Monday, December 10, 2012

Drug trade worsens


By SEAN DOUGLAS
NEWSDAY

Monday, December 10 2012

THE illicit drug trade in the Eastern Caribbean is getting worse, due to the displacement of trafficking from Central America, warned local European Union (EU) charge d’affaires Daniela Tramacere.

She was answering questions at a news briefing held with German Ambassador, Stefan Schluter, on Friday at the EU office at Queen’s Park West, Port-of-Spain. “Crime in the Caribbean — and the UNDP (United Nations Development Programme) has come up with figures — is on the increase,” said Tramacere.

“The Caribbean, and in particular the Eastern Caribbean, is a transshipment part of the world. Most of the drug trafficking coming from South America — because of the increasing difficulties in going through Central America — is now moving towards this area because this is an area which is extremely porous,” she said. “You have a huge coastline and the Caribbean Sea and it is very difficult to protect, and transshipment is very easy here. We are also very close to the coast of South America.”

Tramacere said the problem is growing, and this is public knowledge. “In this country in particular, when you have illegal trafficking of drugs it goes with the illegal trafficking of human-beings, and of small arms and light weapons. The increase in arms in the country fuels gang-wars and criminality, and this is what we are witnessing.”
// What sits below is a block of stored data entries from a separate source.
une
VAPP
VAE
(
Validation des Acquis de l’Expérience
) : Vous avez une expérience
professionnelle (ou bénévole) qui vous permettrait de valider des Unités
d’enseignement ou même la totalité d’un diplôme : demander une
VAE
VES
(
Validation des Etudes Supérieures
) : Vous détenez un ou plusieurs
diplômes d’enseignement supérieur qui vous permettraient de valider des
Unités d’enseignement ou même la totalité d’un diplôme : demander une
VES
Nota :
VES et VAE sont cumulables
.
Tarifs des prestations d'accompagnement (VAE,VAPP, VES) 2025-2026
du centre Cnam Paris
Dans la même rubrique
Schluter said the Government had expressed the right approach. “You have to reform the prison system. You have to go to the education sector. This is an effort that really has a wide, wide scope, and I think the Government has the right ideas. I haven’t so far seen measures being taken but I think they are on the right track and they have seen what has to be done.”

Schluter said the anti-crime efforts should include opposing the death penalty.

“Ever so often, when there was a particularly bloody weekend here, you have from members of Government as well as members of the society the call, ‘we really have to effect the death penalty’. I don’t think that will help at all. The crux of the matter is actually that the criminals act out of a sense of impunity because the detection rate is very, very low for murders or the real serious crimes. As long as that is not elevated, I think everything else wouldn’t work. The death penalty is no remedy at all.”

Tramacere added that the EU helps remedy crime by supporting training for the Judiciary and for police investigators. Schluter said a Canadian expert based at the UK High Commission for two years has been helping TT to change its laws to eliminate the preliminary inquiry in trials, to speed up courts.

Tramacere said the EU also has a vested interest in helping to stop crime which affects everybody, including the shipment of illegal drugs to Europe. “Also an insecure country is a country which does not attract investment. Economic development cannot flourish.”

Schluter added, “The cost overall of a high crime-rate for a country or a society is immense.”

Newsday asked why no international bodies such as the EU had ever chided TT for never arresting any major drug lords or money-launderers despite the plentiful vagrancy suggesting a thriving illicit drug trade in TT?

Schluter did not necessarily think vagrants were an indication of drug trafficking, saying they also exist in places such as Germany and New York City. “So this is not necessarily the result of a failed policy with regard to fighting drugs.” Yet she agreed that no big fish had been held in TT.

Tramacere said all anti-trafficking policies include a reduction in supply and in demand, plus crime-fighting. She said the Caribbean nations have agreed to international laws to fight money- laundering. “This is the reason we support the Caribbean Financial Action Task Force (CFATF).”

She said tackling money-laundering helps tackle the drug trade’s big shots. “Those are the ones who gain from the big financial flow which is behind (the drug trade). It’s not the little Toco fisherman.”

She said an anti-drug plan must tackle the three pillars of demand, supply and crime-prevention, all at the same time. “The theory of all this is very clear; the practice is another story. So we are working on the three pillars, and we are also working on the big shots.”

Is there a disconnect between the ideal of Caricom’s fine words against trafficking and the reality of drug blocks run by police officers in TT? Tramacere said civil society must play a role.

Asked how ordinary citizens in civil society could face up to murderous drug dealers? Tramacere said, “Civil society (must be) forcing the Government to take action. You have a plan and then you have a law and the point of the law is to enforce the law...So you have to (hold) your Government accountable for that policy. It’s not just empty words...You hold your Government accountable to deliver what they claim they want to deliver.”

1 comment:

  1. I chose copy this post from today's Newsday as it's what I have been saying for many years.